Mansfield Fox

Law student. Yankees fan. Massive fraggle. Just living the American dream.

Thursday, November 04, 2004

Would Monty Have Created an SS Insurgency?

Watching a History Channel special on WWII right now. A thought occurs:

Throughout the summer, autumn and winter of 1944, Field Marshall Montgomery was an advocate for concentrating Allied forces into a single thrust that would drive across the Rhine over the North German Plain straight to Berlin with the goal of decapitating the Nazi leadership. His plans were stymied by Supreme Allied Commander Eisenhower, who preferred to keep making gradual progress along a broad front, at least until the German counterattack at the Bulge.

Does Monty's strategic plan sound familiar to anyone else? It seems to me eerily similar to Gen. Tommy Franks' plan of attack in Iraq.

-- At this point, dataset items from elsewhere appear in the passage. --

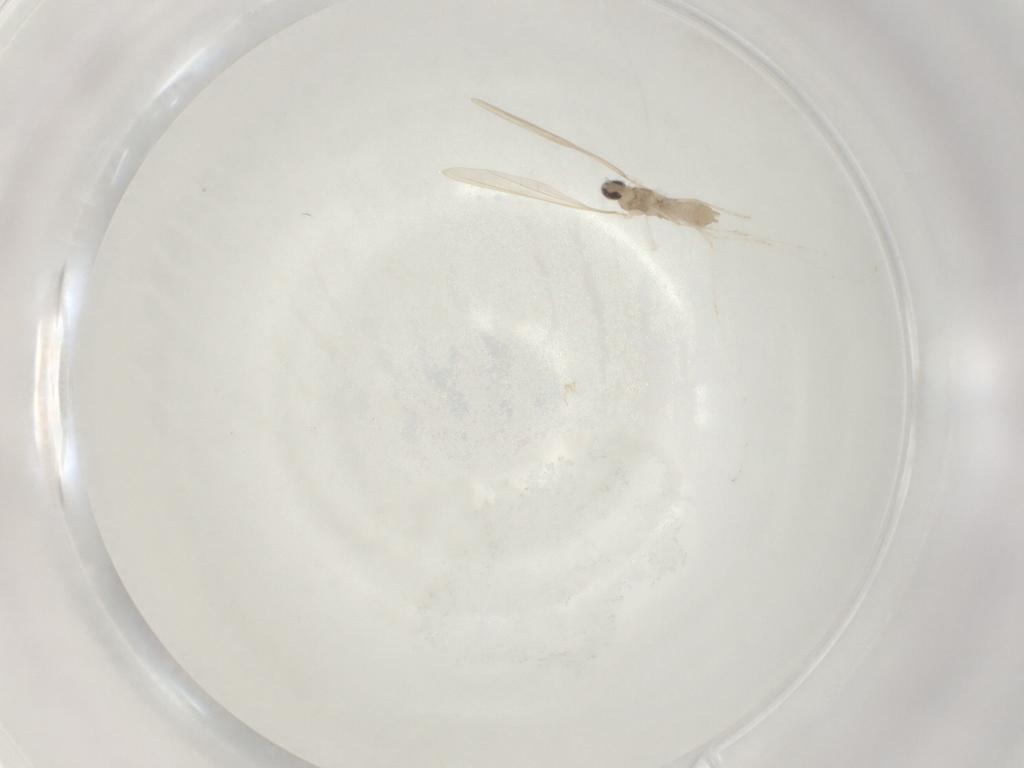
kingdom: Animalia
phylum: Arthropoda
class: Insecta
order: Diptera
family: Cecidomyiidae
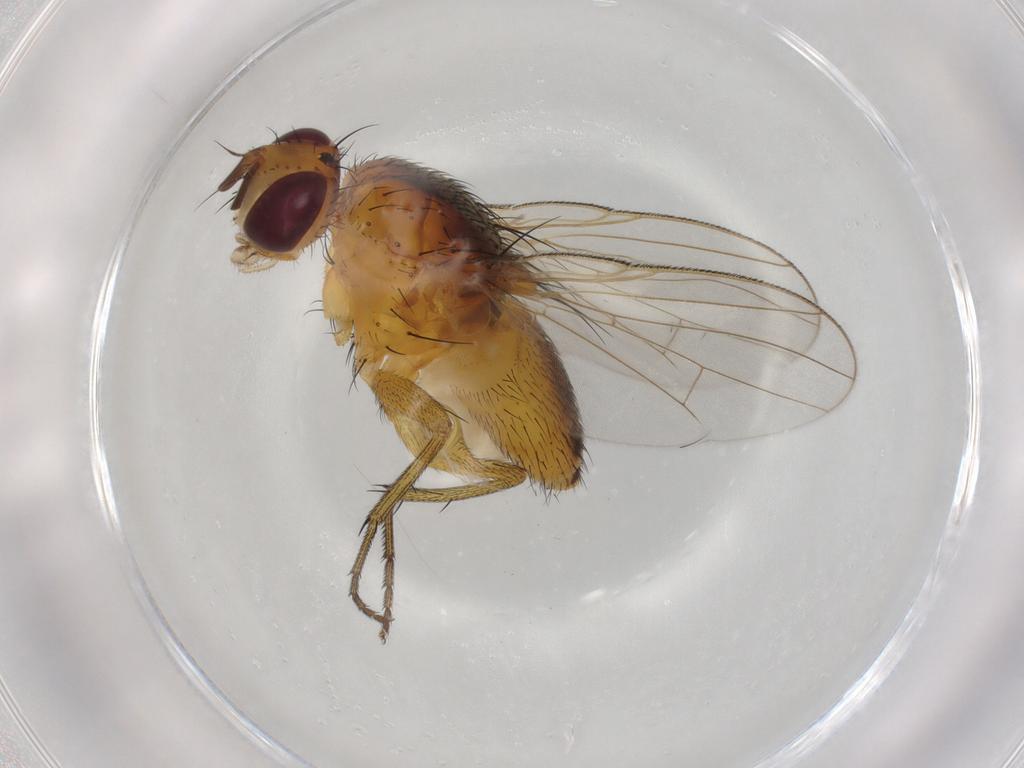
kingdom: Animalia
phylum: Arthropoda
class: Insecta
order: Diptera
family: Muscidae
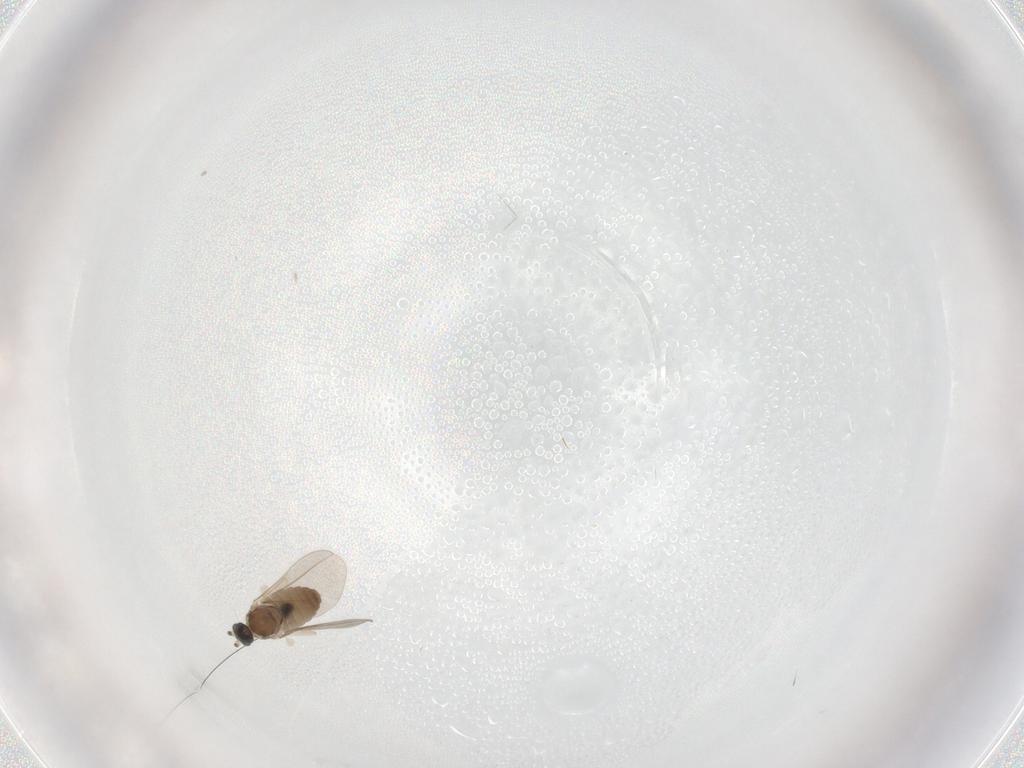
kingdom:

Which raises the question in my mind. What if Monty's plan had been adopted, and had worked? What if the Allies had taken Berlin, and overthrown the Nazi government, by November 1944? Would there have been a German insurgency similar to what we're seeing today in Iraq? If the Nazi state collapsed with most of Germany outside Allied control, with much of the German army still in the field, with the Soviet armies still in Poland and Hungary, with Dresden still standing, might the SS (and/or the OKW) have launched an insurgency to try to drive the Americans and British out? They might have even used knowledge acquired suppressing Resistance movements in Nazi-occupied Europe. And if all of Germany-proper was under Anglo-American occupation, might there not also have been a simultaneous, and perhaps cooperative, Communist insurgency, as the Soviets tried to undermine the Western position in Central Europe? The Allies might have been tied down in a brutal occupation for a decade or more.